__SELECTED PASSAGE__.
Studio album by Restart
- Released: November 2009
- Recorded: 2009; Estúdio Artmix
- Genre: Pop rock, teen pop
- Length: 30:55
- Language: Portuguese
- Label: Radar Records
- Producer: Guto Campos

Restart chronology
|  | Restart (2009) | By Day (2010) |

Singles from Restart
- "Recomeçar" Released: November 2009; "Levo Comigo" Released: April 2010; "Vou Cantar" Released: October 2010;

= Restart (Restart album) =

Restart is the debut studio album by Brazilian pop rock band Restart, released in November 2009. It was released digitally May 20, 2010 via iTunes.

The album was commercially successful with its first single, "Recomeçar", which entered top-ten positions in Brazilian charts, It charted #2 in Top 20 ABPD. More than 100,000 copies have been sold, being certified Platinum by ABPD.

Dataset excerpt

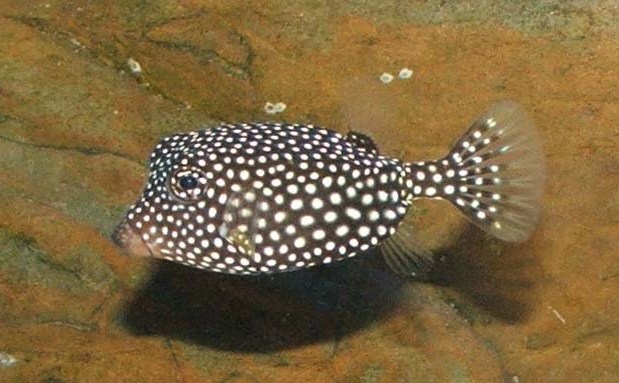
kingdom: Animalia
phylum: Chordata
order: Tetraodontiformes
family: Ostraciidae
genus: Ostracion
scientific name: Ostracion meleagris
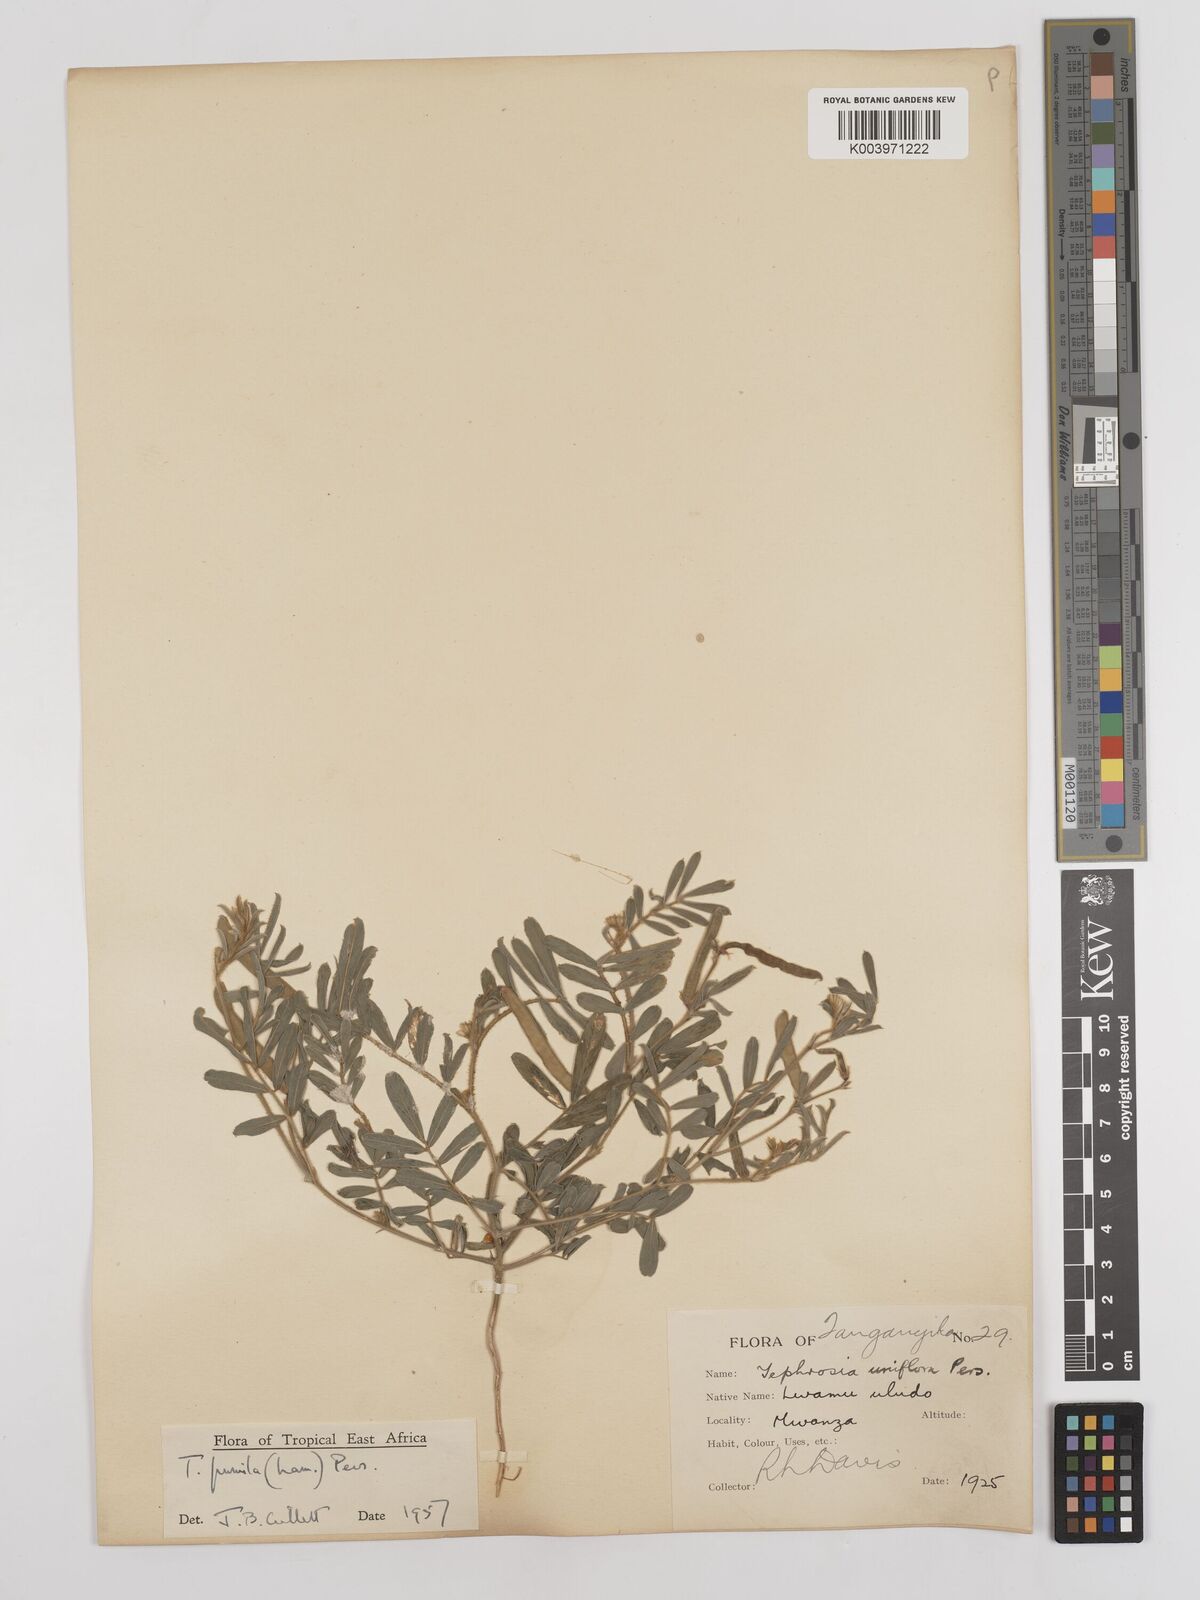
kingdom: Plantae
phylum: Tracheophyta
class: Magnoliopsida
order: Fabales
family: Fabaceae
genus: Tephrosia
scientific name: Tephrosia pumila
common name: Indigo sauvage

__WHAT TO WORK ON__.
**1.** Summarize the article about the Restart album in two sentences.
**2.** Write out the part of the article about the Restart album that begins at the words "Singles from Restart" and ends after the words "2010 via iTunes.".
**3.** List every single from the album named in the article about the Restart album, with the release date given for each.
This material has no connection to the article about the Restart album.

__EXERCISE RESULTS__.
**1.** Restart is the debut studio album by the Brazilian pop rock band Restart, released in November 2009 and made available digitally via iTunes on May 20, 2010. The album was commercially successful: its first single, "Recomeçar," reached #2 in the Top 20 ABPD, and the album sold more than 100,000 copies and was certified Platinum by ABPD.

**2.**
Singles from Restart
- "Recomeçar" Released: November 2009; "Levo Comigo" Released: April 2010; "Vou Cantar" Released: October 2010;

= Restart (Restart album) =

Restart is the debut studio album by Brazilian pop rock band Restart, released in November 2009. It was released digitally May 20, 2010 via iTunes.

**3.**
- "Recomeçar": November 2009
- "Levo Comigo": April 2010
- "Vou Cantar": October 2010